-- BEGIN Supplied passage --
# MkIII Golf/GTI Gearbox Codes?



## Knestis (Jun 22, 2001)

Gathering data for people building '93-98 Golfs for Sports Car Club of America Improved Touring...
What gearbox code is on your 5-speed (US market only please)? We need to know what 'box cars were actually delivered with and please mention the year.
Thanks in advance!
Kirk


----------



## gottagti (Aug 30, 2001)

*Re: MkIII Golf/GTI Gearbox Codes? (Knestis)*

I know MikeBlaze has a full list he sent it to me once but its on my work PC. 
I know the 98 2.0 ABA GTI 5sp had the 020 tranny and an DFQ gearbox.
The VR6 has an 02A but not sure of gearboxes. 
Good Luck.








Edit for temporary inpairment of cognitive abilities. aka




























\/


_Modified by gottagti at 8:20 AM 11-21-2003_


----------



## VTDUBDUDE (Sep 14, 2002)

*Re: MkIII Golf/GTI Gearbox Codes? (gottagti)*

AGB is out of the 16v rocco. Its from th 80's. MKIII are CHE, DFQ or AMC??
Go to http://www.kraftswerk.com to find out for sure.


----------



## MikeBlaze (Aug 9, 2001)
-- END Supplied passage --
-- BEGIN Recorded data --
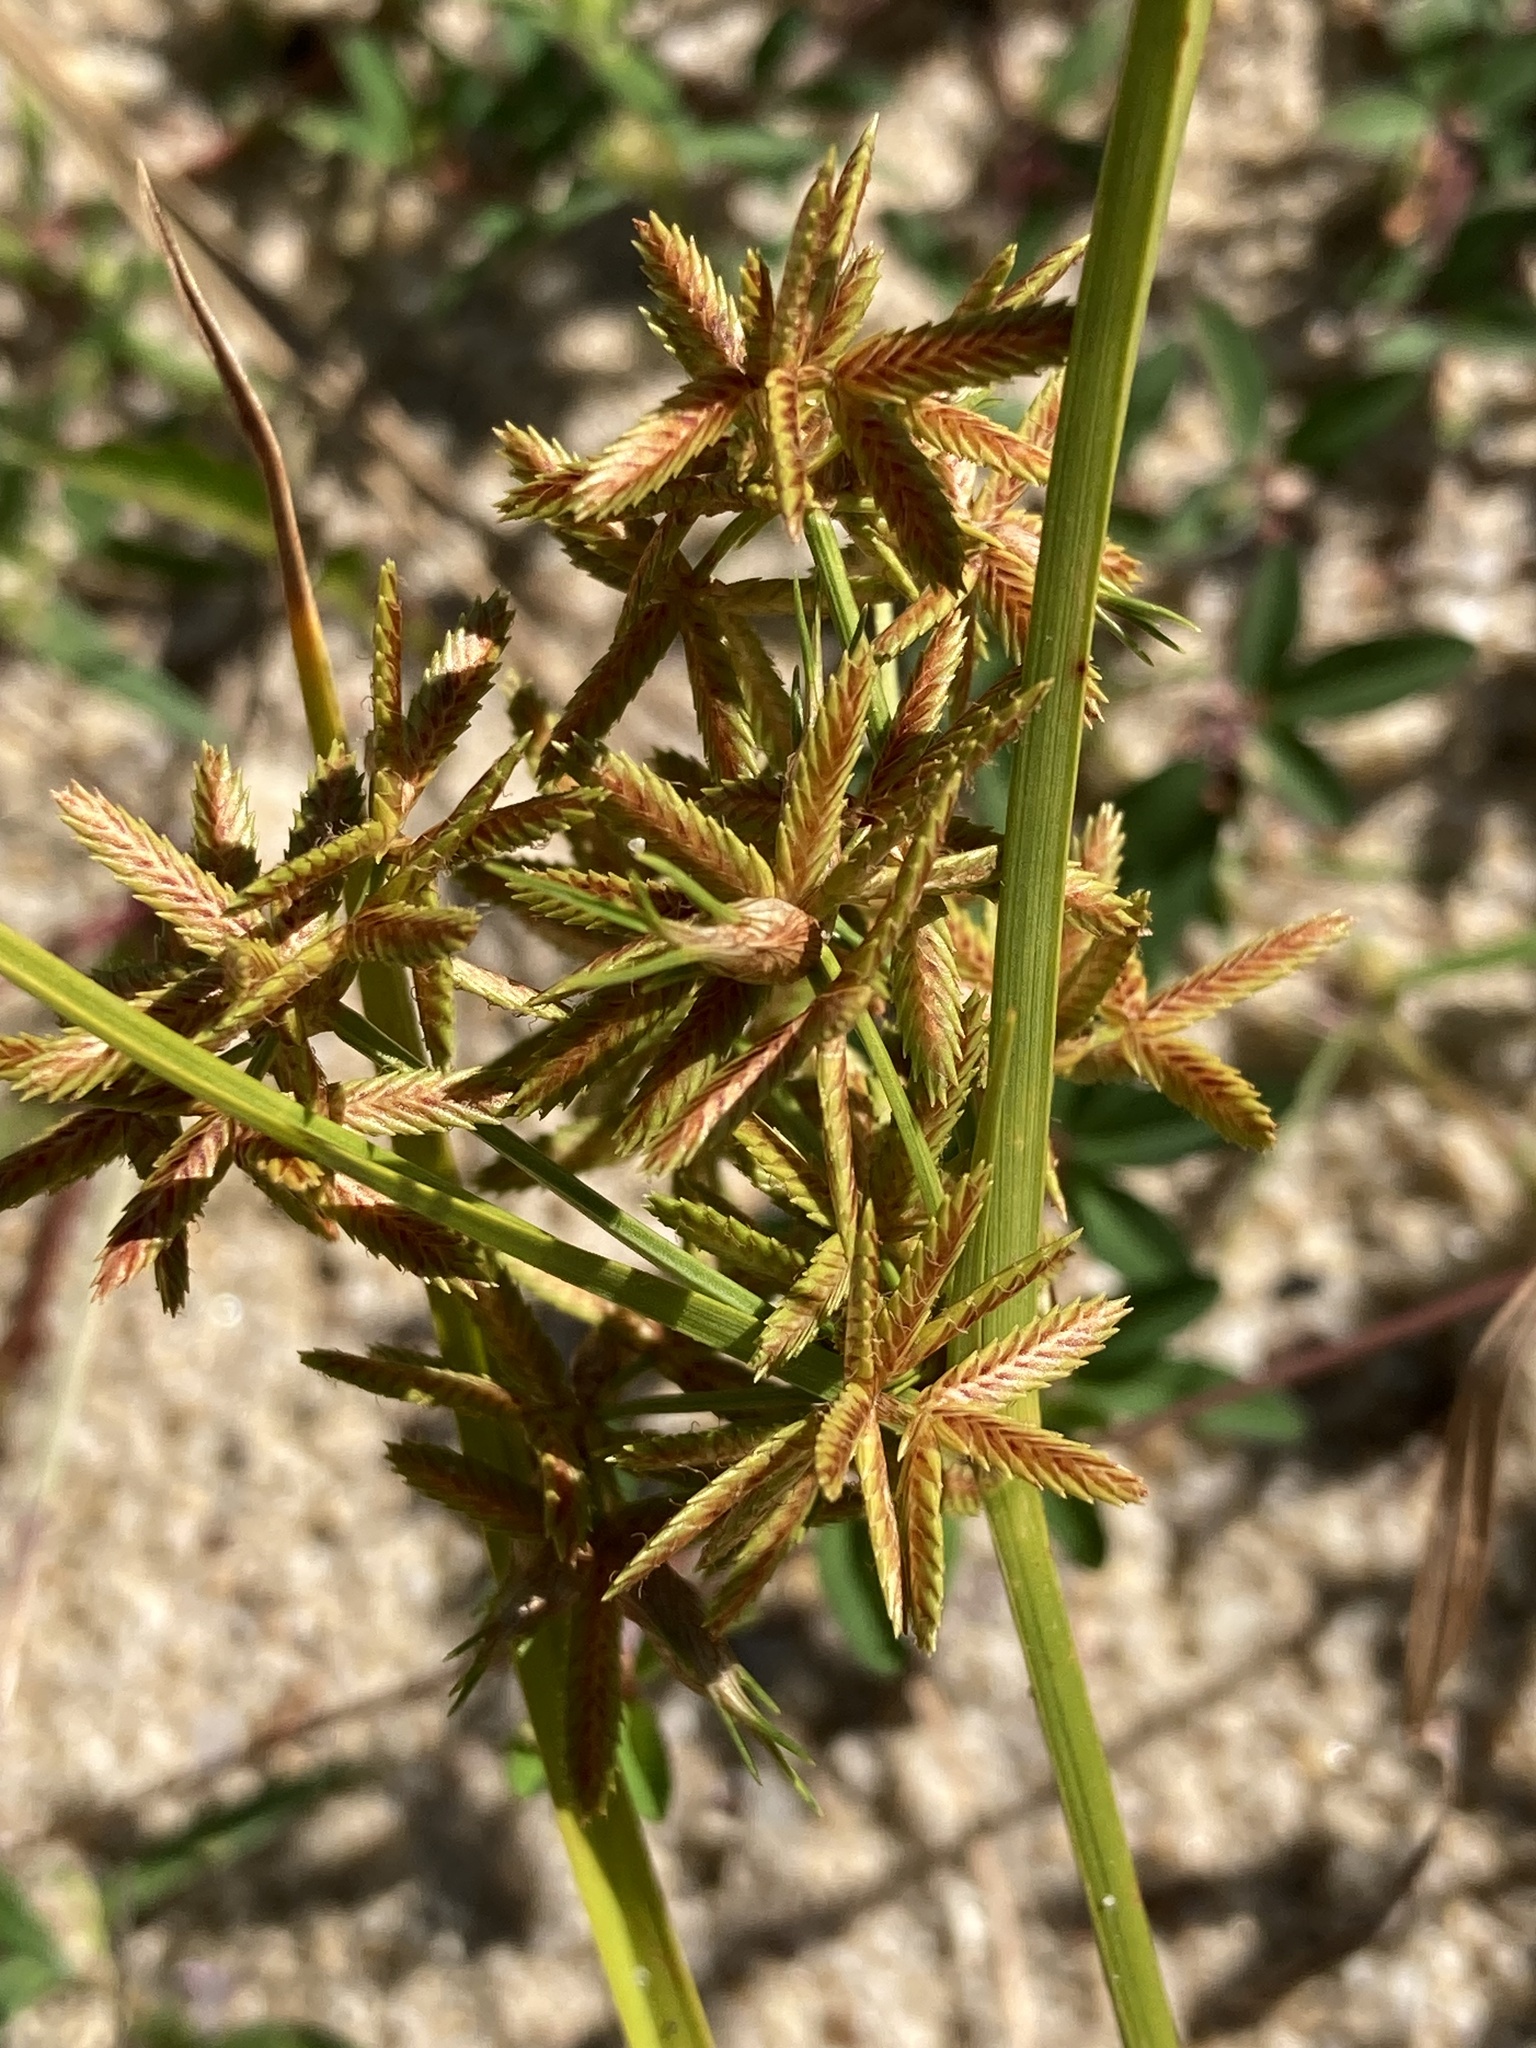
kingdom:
-- END Recorded data --
-- BEGIN Recorded data --
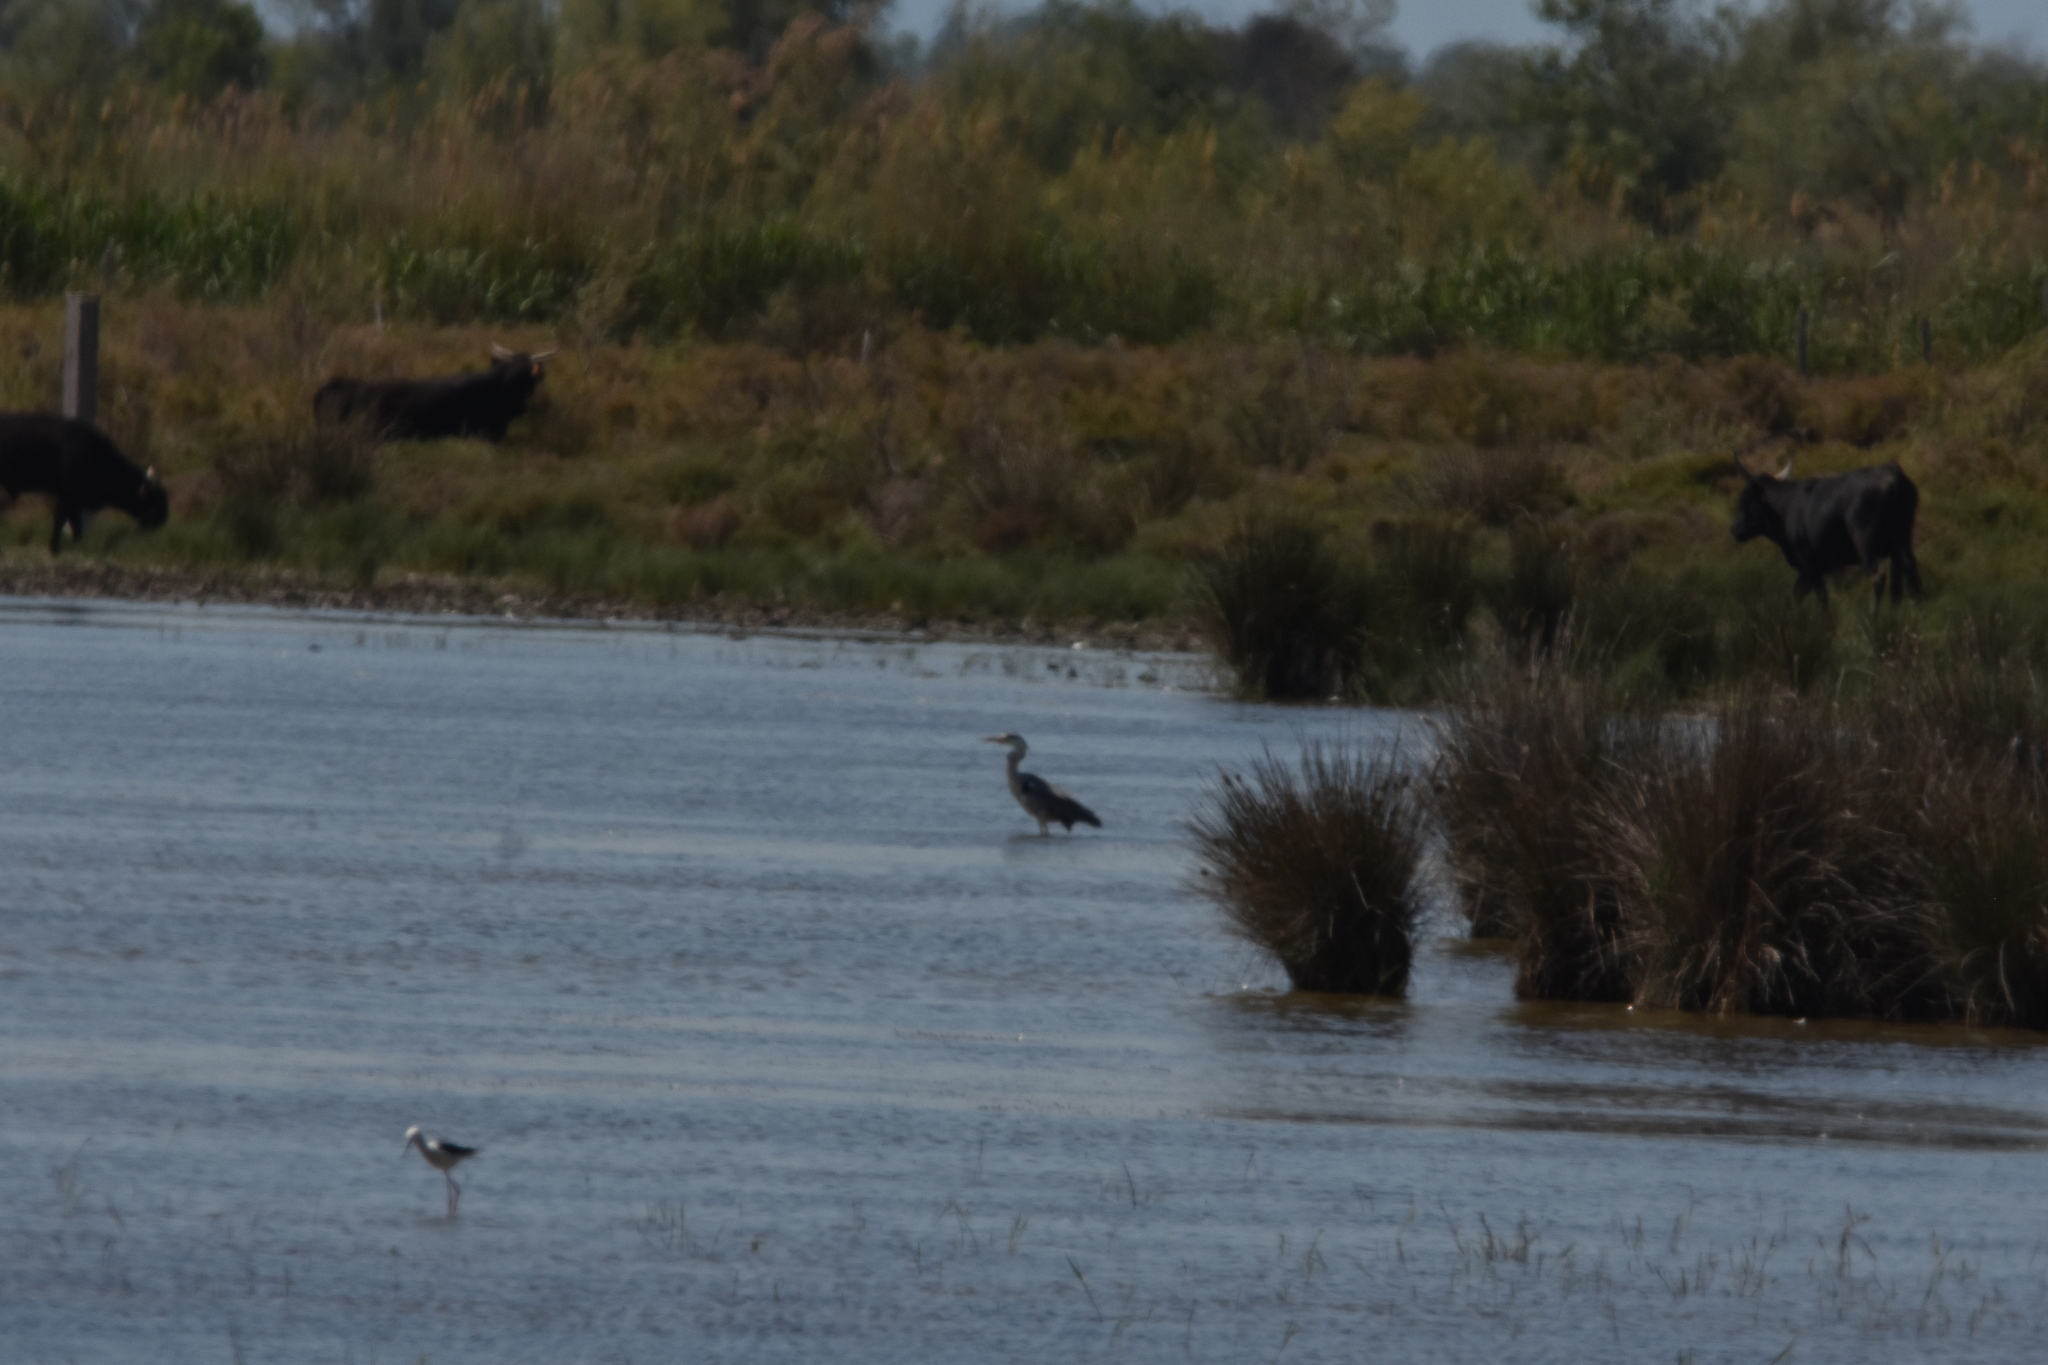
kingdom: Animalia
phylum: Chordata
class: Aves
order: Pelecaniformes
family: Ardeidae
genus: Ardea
-- END Recorded data --
> [Written problem 1]: In the gearbox codes thread, list every username that heads a post, each with the date shown beside it.
> [Written problem 2]: Put this sentence from the gearbox codes thread into Spanish: "What gearbox code is on your 5-speed (US market only please)?"
> [Written problem 3]: Print the part of the gearbox codes thread that opens with the words containing "Gathering data for" and closes with "(Aug 30, 2001)".

> [Output 1]:
Knestis (Jun 22, 2001)
gottagti (Aug 30, 2001)
VTDUBDUDE (Sep 14, 2002)
MikeBlaze (Aug 9, 2001)

> [Output 2]: ¿Qué código de caja de cambios tiene tu 5 velocidades (solo mercado de EE. UU., por favor)?

> [Output 3]:
Gathering data for people building '93-98 Golfs for Sports Car Club of America Improved Touring...
What gearbox code is on your 5-speed (US market only please)? We need to know what 'box cars were actually delivered with and please mention the year.
Thanks in advance!
Kirk


----------



## gottagti (Aug 30, 2001)